(Provided data)
======
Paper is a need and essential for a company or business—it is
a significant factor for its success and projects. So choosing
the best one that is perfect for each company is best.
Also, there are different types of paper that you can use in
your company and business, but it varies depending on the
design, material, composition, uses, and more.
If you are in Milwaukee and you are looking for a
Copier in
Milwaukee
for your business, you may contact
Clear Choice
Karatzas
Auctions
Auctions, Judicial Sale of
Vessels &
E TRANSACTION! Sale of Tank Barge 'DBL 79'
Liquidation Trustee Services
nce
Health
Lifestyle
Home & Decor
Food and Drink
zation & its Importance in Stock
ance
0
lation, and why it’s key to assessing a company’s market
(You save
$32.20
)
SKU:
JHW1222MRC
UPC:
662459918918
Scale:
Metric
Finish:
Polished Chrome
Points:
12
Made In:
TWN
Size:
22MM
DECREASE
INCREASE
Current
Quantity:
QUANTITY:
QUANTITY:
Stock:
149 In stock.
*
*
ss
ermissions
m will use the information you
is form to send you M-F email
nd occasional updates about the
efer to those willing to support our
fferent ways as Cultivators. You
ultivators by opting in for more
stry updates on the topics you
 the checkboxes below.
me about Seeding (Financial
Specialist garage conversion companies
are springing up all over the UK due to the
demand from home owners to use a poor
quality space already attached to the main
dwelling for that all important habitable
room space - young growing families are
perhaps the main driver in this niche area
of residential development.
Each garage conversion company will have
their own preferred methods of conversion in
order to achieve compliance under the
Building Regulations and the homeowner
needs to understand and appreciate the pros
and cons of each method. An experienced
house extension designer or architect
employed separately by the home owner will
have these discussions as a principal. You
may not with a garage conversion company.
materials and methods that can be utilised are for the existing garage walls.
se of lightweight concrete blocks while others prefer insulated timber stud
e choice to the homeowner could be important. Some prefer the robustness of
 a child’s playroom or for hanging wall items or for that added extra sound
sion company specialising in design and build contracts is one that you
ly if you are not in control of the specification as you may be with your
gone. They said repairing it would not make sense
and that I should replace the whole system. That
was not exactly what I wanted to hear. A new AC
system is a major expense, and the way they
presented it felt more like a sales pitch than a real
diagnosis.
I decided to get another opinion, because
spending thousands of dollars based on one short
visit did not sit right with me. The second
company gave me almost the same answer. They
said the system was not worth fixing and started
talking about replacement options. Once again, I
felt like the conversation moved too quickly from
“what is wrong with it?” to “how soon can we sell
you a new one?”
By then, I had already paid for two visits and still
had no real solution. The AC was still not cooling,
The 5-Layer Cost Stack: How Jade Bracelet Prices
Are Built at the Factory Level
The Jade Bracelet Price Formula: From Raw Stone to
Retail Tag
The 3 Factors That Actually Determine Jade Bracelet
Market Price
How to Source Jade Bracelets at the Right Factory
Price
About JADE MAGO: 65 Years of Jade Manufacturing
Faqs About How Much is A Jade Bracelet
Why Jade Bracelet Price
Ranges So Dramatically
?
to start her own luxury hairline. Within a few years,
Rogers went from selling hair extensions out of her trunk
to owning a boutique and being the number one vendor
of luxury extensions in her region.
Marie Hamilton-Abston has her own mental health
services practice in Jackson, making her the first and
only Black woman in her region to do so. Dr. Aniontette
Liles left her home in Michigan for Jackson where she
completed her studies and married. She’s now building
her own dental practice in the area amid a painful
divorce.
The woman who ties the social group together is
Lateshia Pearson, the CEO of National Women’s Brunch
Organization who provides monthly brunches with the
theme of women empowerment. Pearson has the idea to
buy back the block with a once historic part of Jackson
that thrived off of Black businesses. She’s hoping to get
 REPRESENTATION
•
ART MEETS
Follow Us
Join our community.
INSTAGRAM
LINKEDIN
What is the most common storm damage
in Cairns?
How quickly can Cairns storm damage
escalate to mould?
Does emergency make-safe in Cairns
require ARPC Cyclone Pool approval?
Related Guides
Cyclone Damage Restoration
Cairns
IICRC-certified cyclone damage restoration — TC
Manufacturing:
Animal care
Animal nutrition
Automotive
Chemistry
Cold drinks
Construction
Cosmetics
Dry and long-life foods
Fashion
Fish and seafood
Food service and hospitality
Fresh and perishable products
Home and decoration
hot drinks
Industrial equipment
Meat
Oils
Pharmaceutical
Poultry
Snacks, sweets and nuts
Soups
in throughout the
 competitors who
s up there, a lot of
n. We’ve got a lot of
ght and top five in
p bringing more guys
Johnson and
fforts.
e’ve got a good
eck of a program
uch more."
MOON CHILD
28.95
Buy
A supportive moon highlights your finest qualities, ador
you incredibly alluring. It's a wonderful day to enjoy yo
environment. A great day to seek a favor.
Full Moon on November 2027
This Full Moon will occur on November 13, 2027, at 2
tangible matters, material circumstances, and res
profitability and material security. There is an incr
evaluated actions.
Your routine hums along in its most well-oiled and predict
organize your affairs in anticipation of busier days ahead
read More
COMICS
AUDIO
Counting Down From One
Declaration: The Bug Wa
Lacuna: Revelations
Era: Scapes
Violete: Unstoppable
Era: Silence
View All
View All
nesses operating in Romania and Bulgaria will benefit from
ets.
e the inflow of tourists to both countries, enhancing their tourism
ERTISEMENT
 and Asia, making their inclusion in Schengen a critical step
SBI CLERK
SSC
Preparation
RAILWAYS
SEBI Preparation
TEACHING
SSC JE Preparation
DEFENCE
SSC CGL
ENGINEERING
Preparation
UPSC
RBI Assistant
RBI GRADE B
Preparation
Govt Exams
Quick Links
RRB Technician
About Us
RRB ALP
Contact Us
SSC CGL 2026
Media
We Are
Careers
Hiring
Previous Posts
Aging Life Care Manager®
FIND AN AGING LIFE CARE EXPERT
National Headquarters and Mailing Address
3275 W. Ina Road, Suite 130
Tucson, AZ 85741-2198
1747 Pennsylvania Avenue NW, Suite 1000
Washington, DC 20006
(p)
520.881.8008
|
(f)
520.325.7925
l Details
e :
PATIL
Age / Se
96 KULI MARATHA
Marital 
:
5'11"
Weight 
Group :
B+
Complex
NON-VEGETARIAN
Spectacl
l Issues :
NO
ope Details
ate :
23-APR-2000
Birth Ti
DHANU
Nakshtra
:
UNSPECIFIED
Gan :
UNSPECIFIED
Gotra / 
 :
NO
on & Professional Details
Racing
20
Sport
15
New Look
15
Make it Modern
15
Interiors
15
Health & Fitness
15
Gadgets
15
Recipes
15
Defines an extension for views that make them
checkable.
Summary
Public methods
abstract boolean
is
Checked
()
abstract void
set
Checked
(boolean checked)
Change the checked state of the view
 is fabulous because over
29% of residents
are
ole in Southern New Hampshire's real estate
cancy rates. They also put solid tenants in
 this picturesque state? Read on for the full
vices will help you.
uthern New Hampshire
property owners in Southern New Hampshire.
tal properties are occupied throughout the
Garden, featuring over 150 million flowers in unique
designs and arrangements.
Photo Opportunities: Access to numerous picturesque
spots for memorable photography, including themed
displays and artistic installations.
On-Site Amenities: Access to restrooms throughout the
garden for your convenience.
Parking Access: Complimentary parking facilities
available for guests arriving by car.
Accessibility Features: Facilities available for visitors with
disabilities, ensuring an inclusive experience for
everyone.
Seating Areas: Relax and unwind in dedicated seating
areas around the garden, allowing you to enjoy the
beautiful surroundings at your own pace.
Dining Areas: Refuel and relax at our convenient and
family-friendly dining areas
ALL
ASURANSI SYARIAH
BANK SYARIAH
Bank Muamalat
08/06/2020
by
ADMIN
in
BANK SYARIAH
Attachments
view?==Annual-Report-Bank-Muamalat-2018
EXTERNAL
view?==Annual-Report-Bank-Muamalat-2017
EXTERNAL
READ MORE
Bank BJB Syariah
======
(Task brief) Arrange everything from the first line above down to and including the line containing "Also, there are" as a JSON list of strings, one string per line, with blank lines left out.

(Task solution)
[
  "Paper is a need and essential for a company or business—it is",
  "a significant factor for its success and projects. So choosing",
  "the best one that is perfect for each company is best.",
  "Also, there are different types of paper that you can use in"
]